Gammie noted that follow-up through five years is ongoing.

Gammie and colleagues acknowledged that although the trial was “not powered to analyze the primary end point according to the severity of tricuspid regurgitation at baseline, in a post hoc analysis, we found that the progression of tricuspid regurgitation occurred almost exclusively in patients with moderate tricuspid regurgitation at baseline and not in those with less-than-moderate regurgitation with annular dilatation. This observation calls into question reliance on the measurement of the tricuspid annular diameter to inform surgical decision making in patients with less-than-moderate tricuspid regurgitation—a question that can be answered only with additional research over a longer time period.”

  1. In a multicenter randomized trial among patients who had severe mitral-valve regurgitation and mild to moderate tricuspid valve regurgitation, combining mitral valve repair with tricuspid annuloplasty improved outcomes.

  2. Note that difference in primary endpoint was driven by progression to severe tricuspid regurgitation, which occurred less often in patients who underwent TA (0.6% versus 5.6%).

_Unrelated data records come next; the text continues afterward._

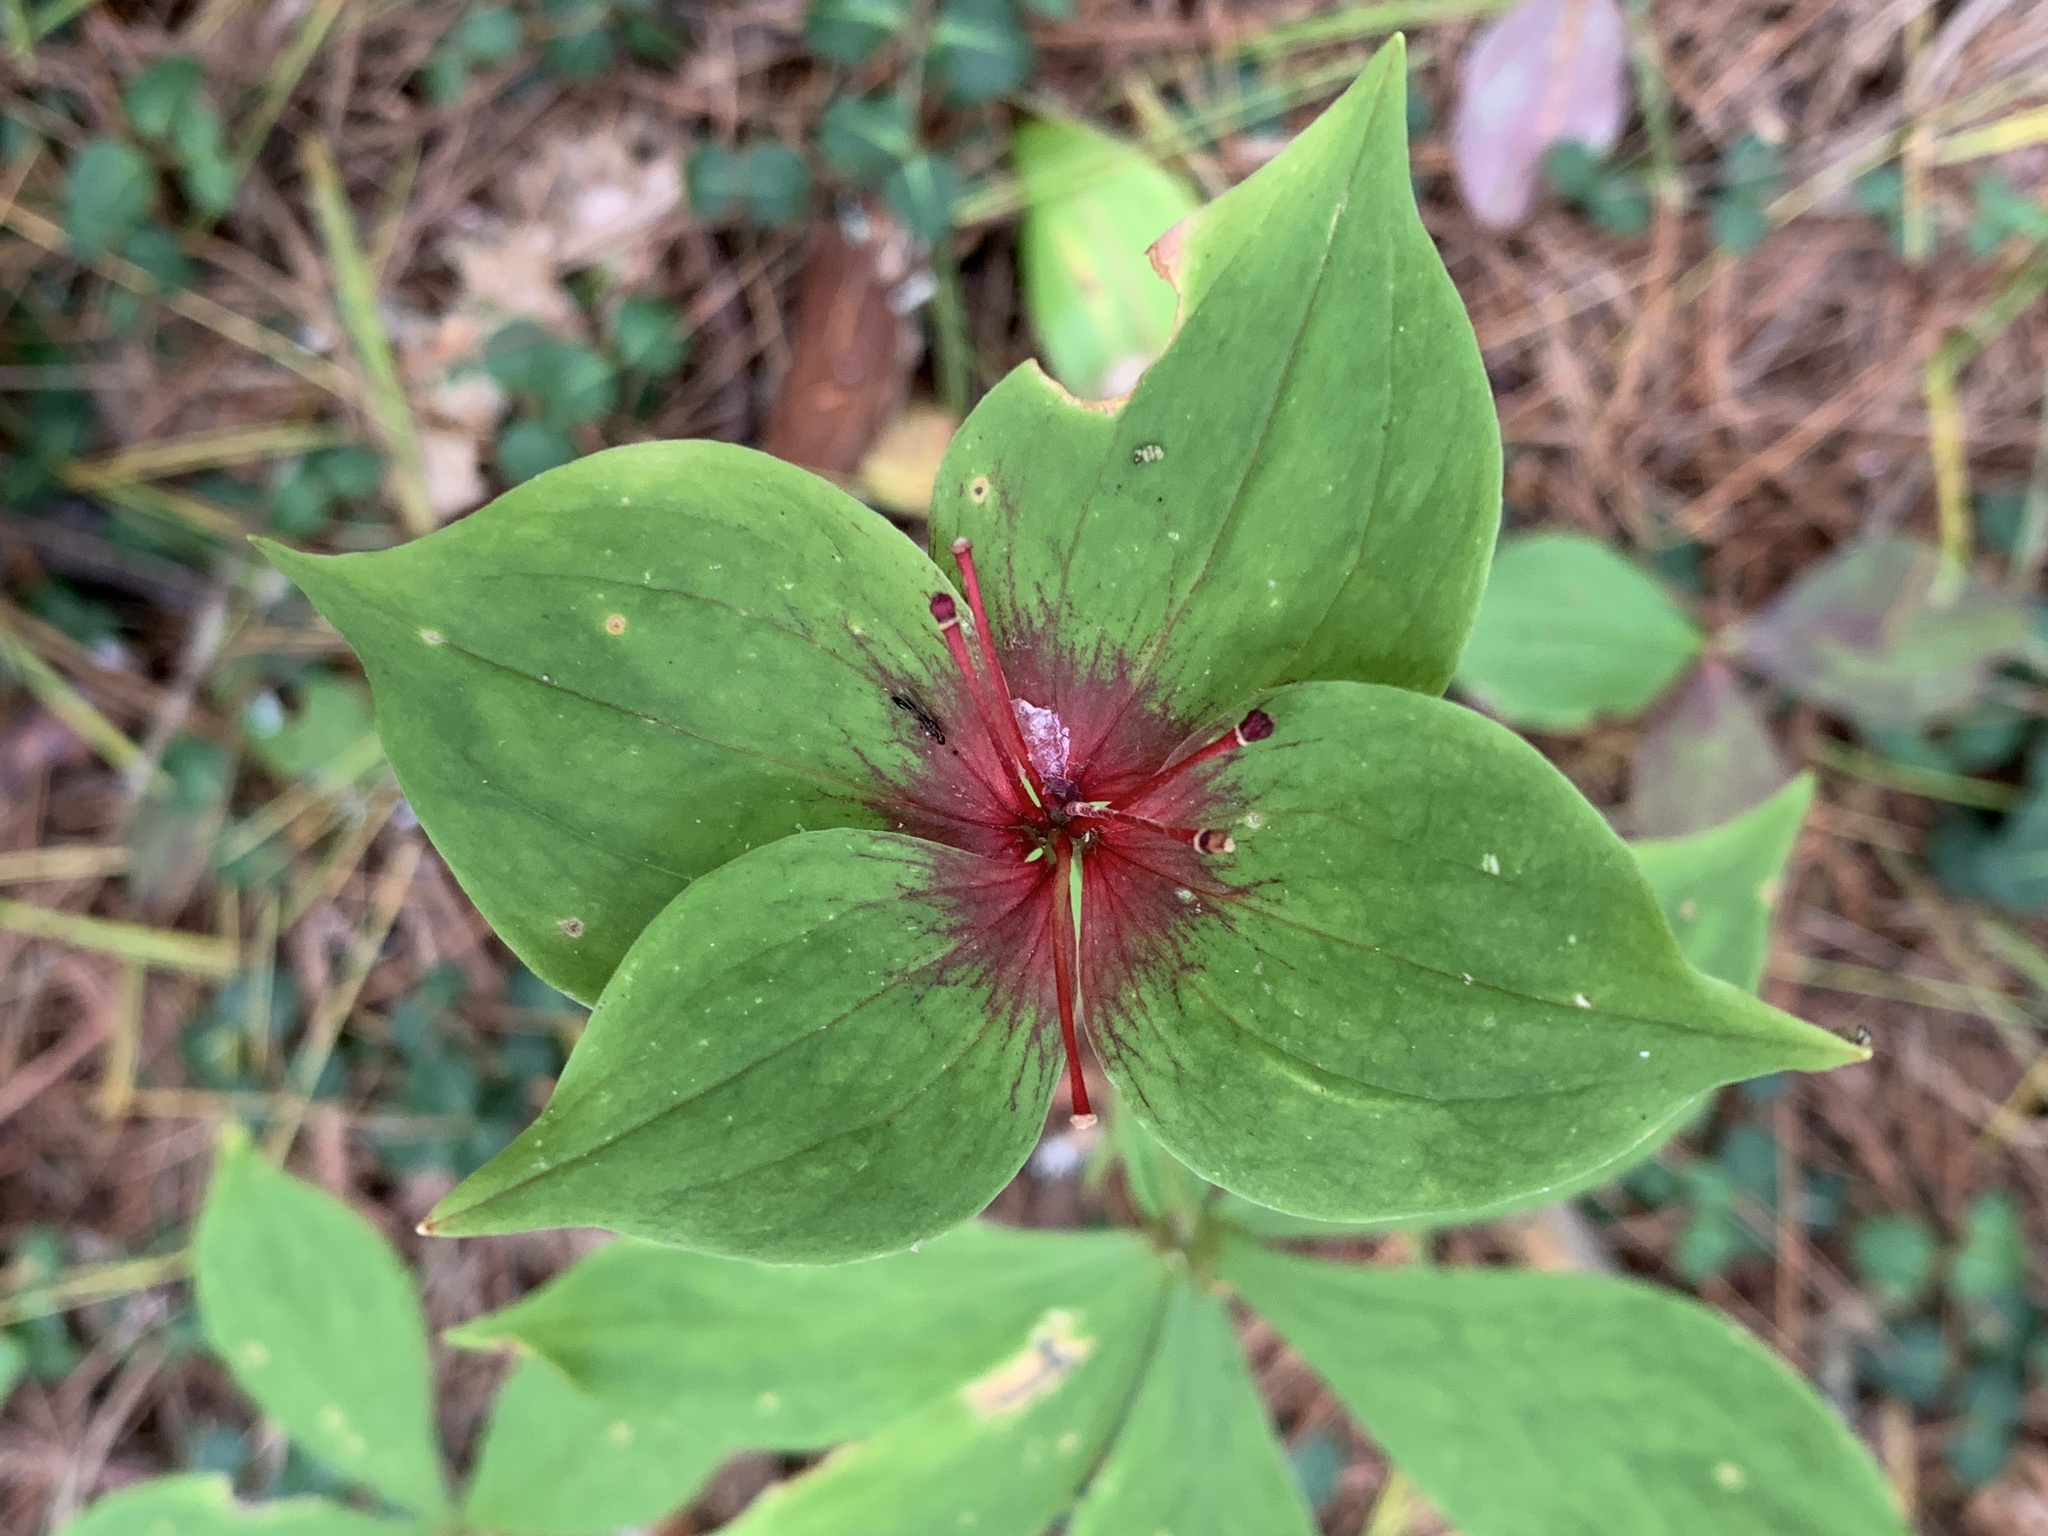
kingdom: Plantae
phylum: Tracheophyta
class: Liliopsida
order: Liliales
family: Liliaceae
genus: Medeola
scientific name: Medeola virginiana
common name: Indian cucumber-root
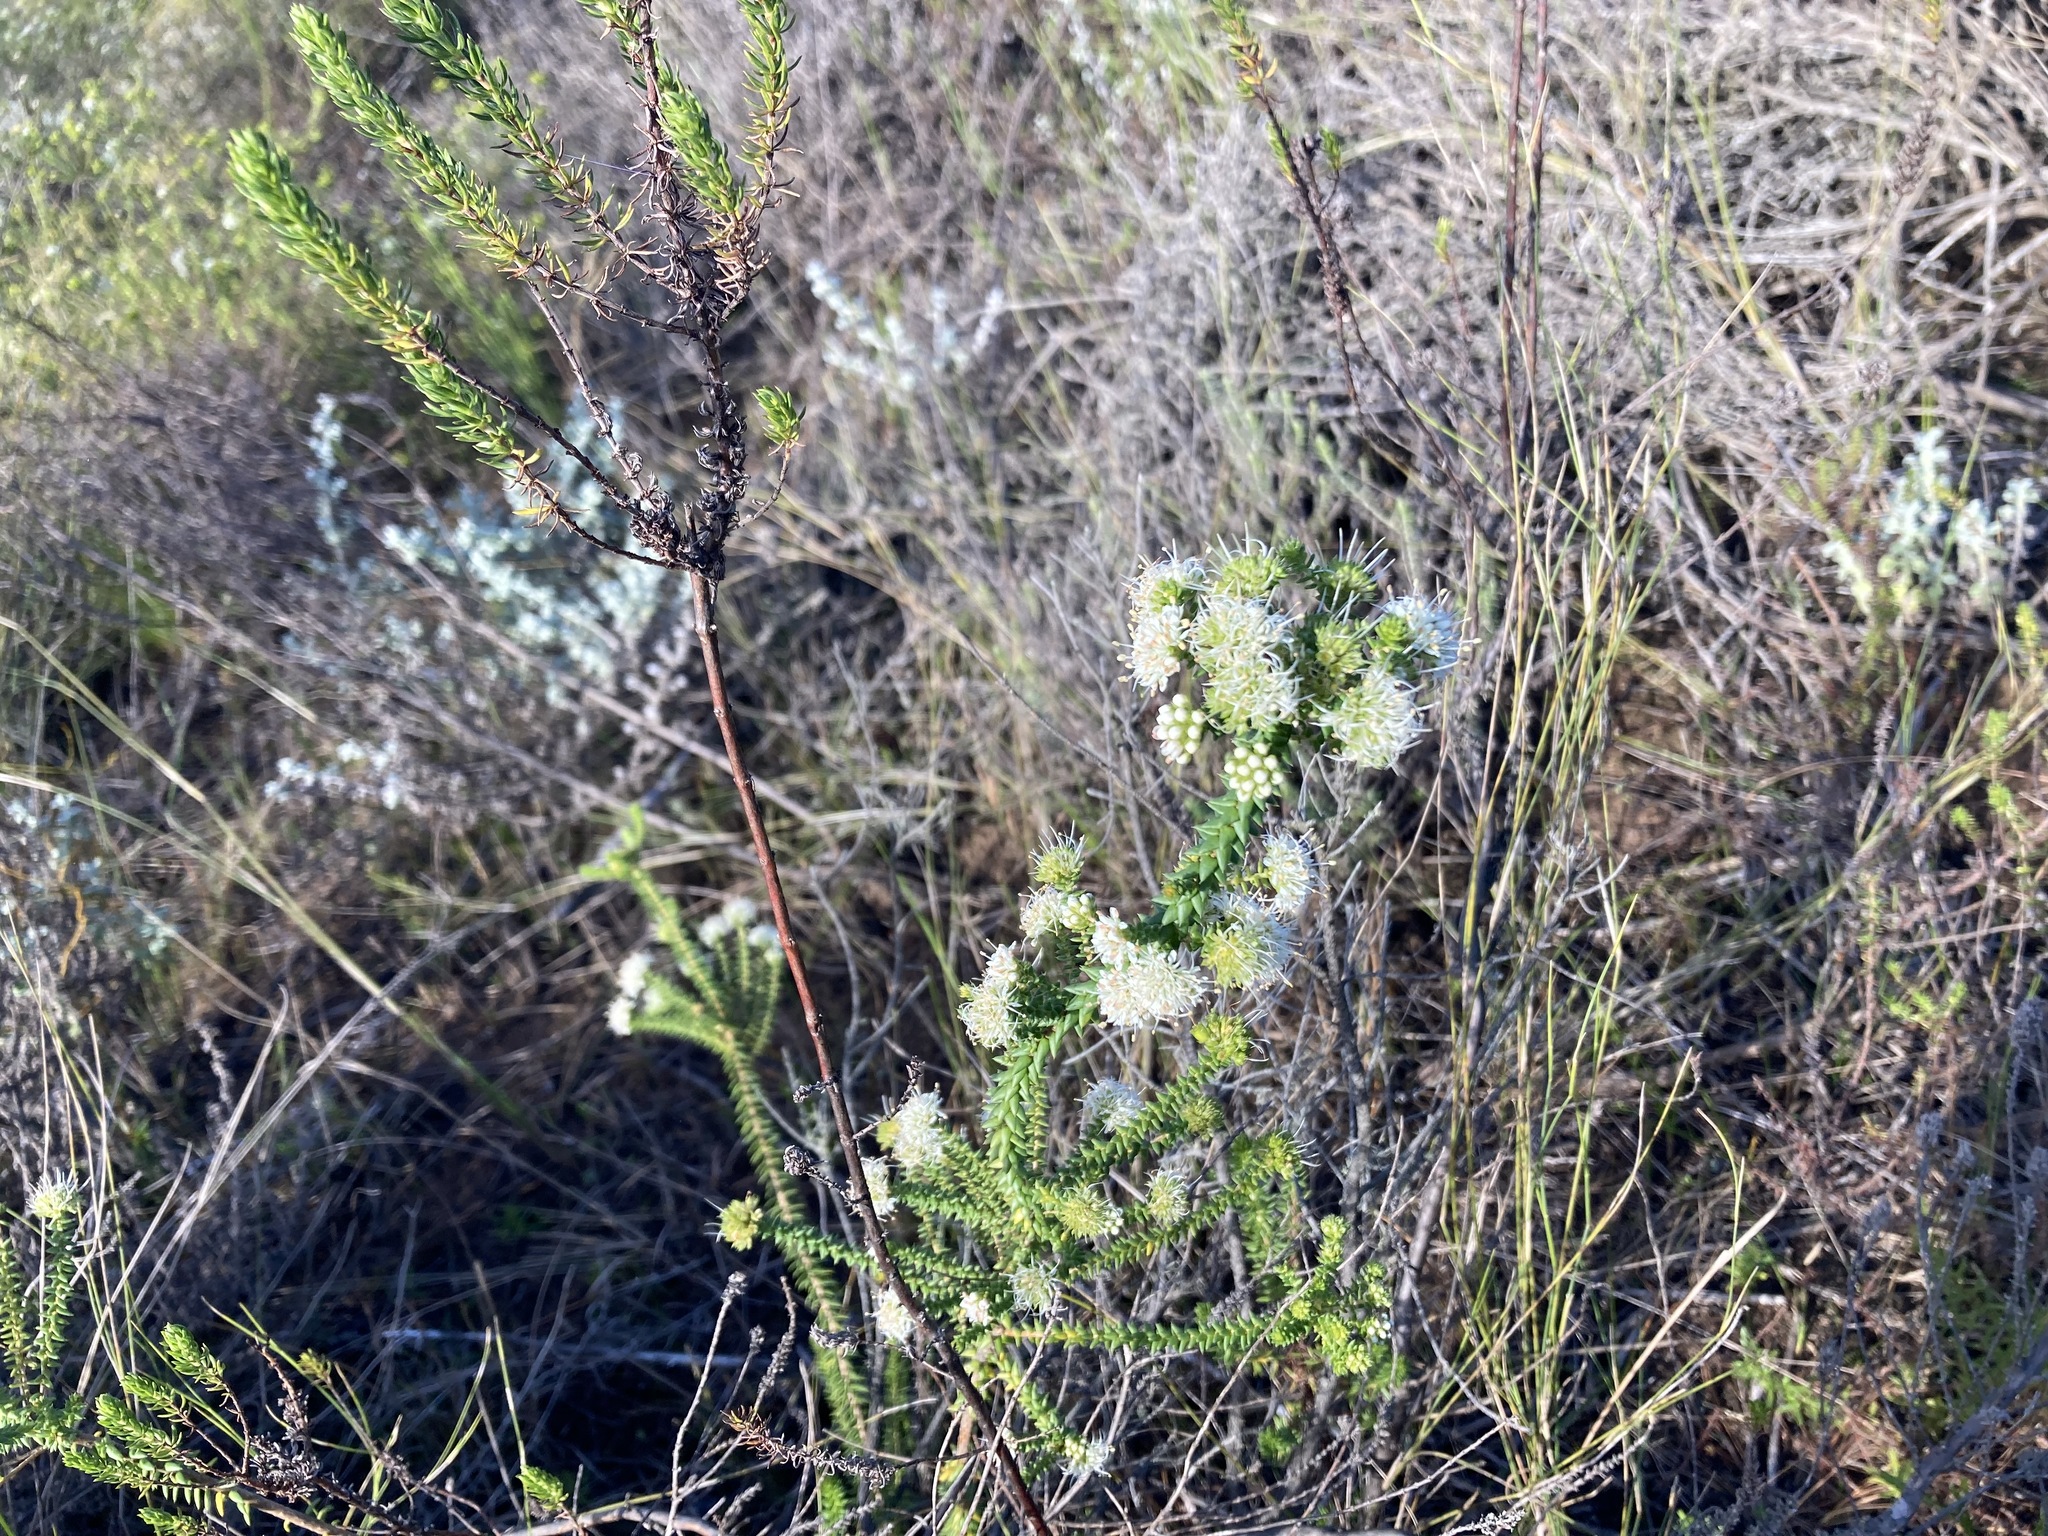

Peggy Peck, Editor-in-Chief, BreakingMED™

Supported by a cooperative agreement with the National Heart, Lung, and Blood Institute and a grant from the German Center for Cardiovascular Research.

Gammie disclosed a consultant agreement with and stock ownership in Edwards Lifesciences.

Chikwe served as Co-PI / Study Director of NCT 05051033 (a NHLBI sponsored CTSN trial of surgical versus transcatheter repair of primary MR) I collaborate with several of the study authors.

Gaudino reported grants from NIH/NHLBI outside the submitted work.